The recent dust up over the “Vote Different” video on YouTube raised a host of issues. Just some of them were:
* Who made the video (before we found out is was Phillip de Vellis on Huffpost)?
* Does this comprise “dirty tricks” or a new kind of politics?
* Will this election be tipped by viral videos?
The blogosphere and mainstream media assessments of the ad and de Vellis were all over the map with condemnations and commendations. These are fun, horse-race questions to mull around, but they miss the central point which is the tension between anonymity and transparency in the connected age.

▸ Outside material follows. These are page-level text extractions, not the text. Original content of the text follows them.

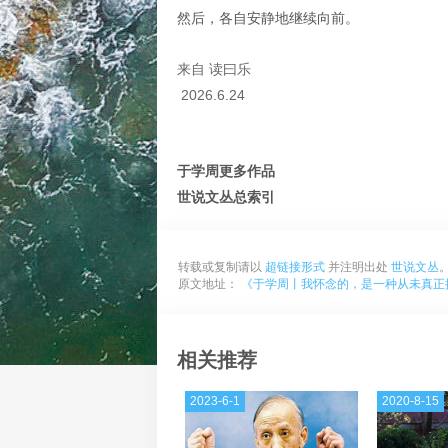
然后，各自安静地继续向前。
来自 读曰乐
2026.6.24
于学周更多作品
世说文丛总索引
转载或复制请以
超链接形式
并注明出处
世说文丛
原文地址：
《于学周丨我怀念的，是一种从未真正
相关推荐
2023-6-1
2020-8-15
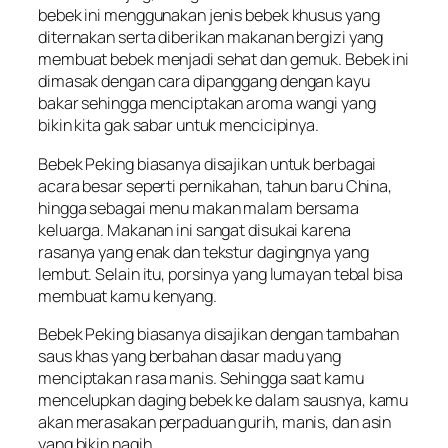
bebek ini menggunakan jenis bebek khusus yang
diternakan serta diberikan makanan bergizi yang
membuat bebek menjadi sehat dan gemuk. Bebek ini
dimasak dengan cara dipanggang dengan kayu
bakar sehingga menciptakan aroma wangi yang
bikin kita gak sabar untuk mencicipinya.
Bebek Peking biasanya disajikan untuk berbagai
acara besar seperti pernikahan, tahun baru China,
hingga sebagai menu makan malam bersama
keluarga. Makanan ini sangat disukai karena
rasanya yang enak dan tekstur dagingnya yang
lembut. Selain itu, porsinya yang lumayan tebal bisa
membuat kamu kenyang.
Bebek Peking biasanya disajikan dengan tambahan
saus khas yang berbahan dasar madu yang
menciptakan rasa manis. Sehingga saat kamu
mencelupkan daging bebek ke dalam sausnya, kamu
akan merasakan perpaduan gurih, manis, dan asin
yang bikin nagih.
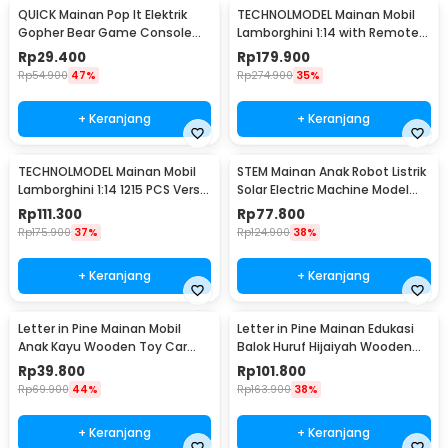
QUICK Mainan Pop It Elektrik
TECHNOLMODEL Mainan Mobil
Gopher Bear Game Console
Lamborghini 1:14 with Remote -
3rd Generation - Q3
JKC7101
Rp
29.400
Rp
179.900
Rp
54.900
47%
Rp
274.900
35%
+ Keranjang
+ Keranjang
TECHNOLMODEL Mainan Mobil
STEM Mainan Anak Robot Listrik
Lamborghini 1:14 1215 PCS Versi
Solar Electric Machine Model
Statis - JKC
Anjing - 2060
Rp
111.300
Rp
77.800
Rp
175.900
37%
Rp
124.900
38%
+ Keranjang
+ Keranjang
Letter in Pine Mainan Mobil
Letter in Pine Mainan Edukasi
Anak Kayu Wooden Toy Car
Balok Huruf Hijaiyah Wooden
Non Toxic Paint - LT10
Blocks - LP44
Rp
39.800
Rp
101.800
Rp
69.900
44%
Rp
163.900
38%
+ Keranjang
+ Keranjang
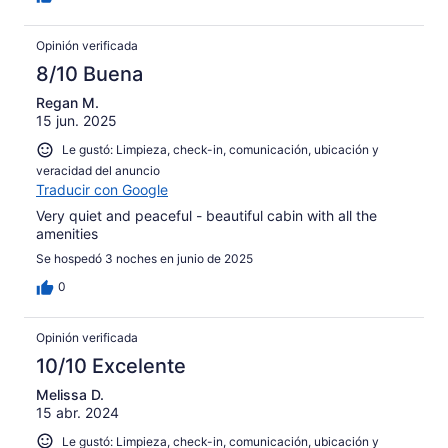
Opinión verificada
8/10 Buena
Regan M.
15 jun. 2025
Le gustó: Limpieza, check-in, comunicación, ubicación y
veracidad del anuncio
Traducir con Google
Very quiet and peaceful - beautiful cabin with all the
amenities
Se hospedó 3 noches en junio de 2025
0
Opinión verificada
10/10 Excelente
Melissa D.
15 abr. 2024
Le gustó: Limpieza, check-in, comunicación, ubicación y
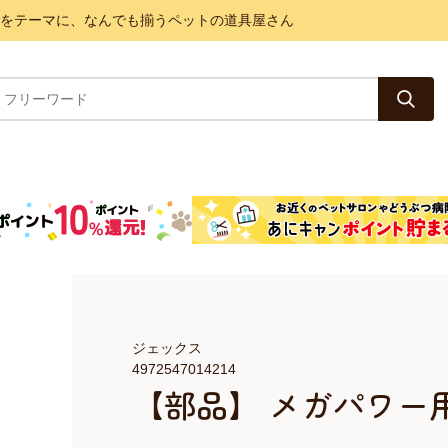
と健康をテーマに、なんでも揃うペットの道具屋さん
ジェックス
4972547014214
【部品】 メガパワー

Wired does a nice job in this article of outlining causes for concern of having anonymous videos that look citizen-made but are, in fact, underwritten by corporate interests or political parties. But one of the attractions of the web is that individuals can participate when and how they want to without revealing themselves.
So, should we make different rules for more transparent online participation in political campaigns? And won’t these rules automatically dampen participation?
Carol, Darr, the director of GW’s Institute for Politics, Democracy and the Internet, had these closing thoughts in the Wired article: "My view now is that (campaign finance) 'reformers' like me have lost the battle," said the Institute for Politics, Democracy and the Internet's Darr. "It's time to declare defeat, and for the lawyers and political consultants to play it as it lays -- on a wide open, largely unregulated field where almost anything goes."